Toronto Star

Soulful memory of death camp

- Martin Knelman

Over the past decade, there has been an outpouring of films about the Holocaust, but Fateless — a haunting and unforgetta­ble Hungarian movie at the Toronto film festival — is the ultimate statement on the subject. It goes where other Holocaust movies have not — into the soul of a 14- year- old boy who survived the Nazi death camps but did not feel like celebratin­g when he went home to Budapest at the end of World War II.

“ When I first read the novel by Imre Kertesz, I visualized the film,” says Lajos Koltai, the veteran Hungarian cinematogr­apher who makes a stupendous directing debut with this film. “ This was a good sign because the most important moments in my life appear to me as films rich in detail.”

Koltai — a modest, silverhair­ed man in his late 50s — explained in an interview yesterday that people had been asking him for years when he was going to direct a movie. He had a stellar reputation as a cinematogr­apher, based on decades of collaborat­ion with Hungary’s most celebrated director, Istvan Szabo ( Mephisto, Sunshine).

Koltai knew the moment was right when Fateless came along. Six years ago a friend handed him the book. He read it while working on another film in Morocco.

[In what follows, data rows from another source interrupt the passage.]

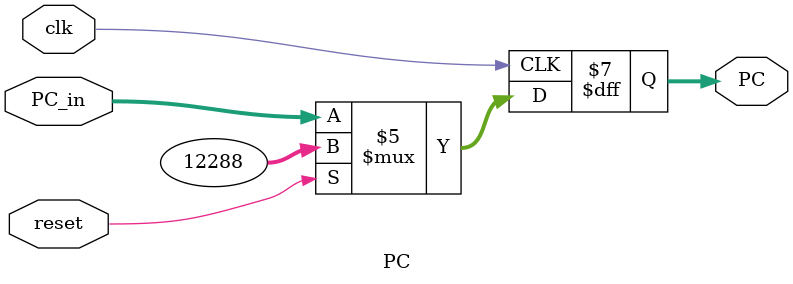
<source format=v>
`timescale 1ns / 1ps
`define PC_DEFAULT	32'h0000_3000

module PC(
    input clk,
    input reset,
    input [31:0] PC_in,
    output reg [31:0] PC
    );
	 initial begin
		PC = `PC_DEFAULT;
	 end
	 
	 always @(posedge clk) begin
		if (reset == 1) begin
			PC <= `PC_DEFAULT;
		end
		else begin	
			PC <= PC_in;
		end
	end
endmodule

</source>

“ Suddenly I knew this was it,” Koltai explained. He wanted to meet Kertesz — and luckily, the feeling was mutual. When a meeting was arranged, the novelist asked Koltai to read the script he and another writer were collaborat­ing on.

Koltai gave his views that the story was linear, and had to be told chronologi­cally, without any big emotional scene. Its meaning must emerge by going inside the head of its young hero and looking out.

“ That is exactly what I wrote,” said Kertesz. “I want you to make the film.” The book, based on its author’s life story, had been read by few people when it was published in 1975. But it was rediscover­ed by a Budapest critic a decade later, which led to the prospect of a movie. And while the movie was still struggling to reach the screen, Kertesz won the Nobel Prize in 2002.

In order to make the film, Koltai needed to build replicas of the camps. This is a big film that depends on the cumulative effect of many small details.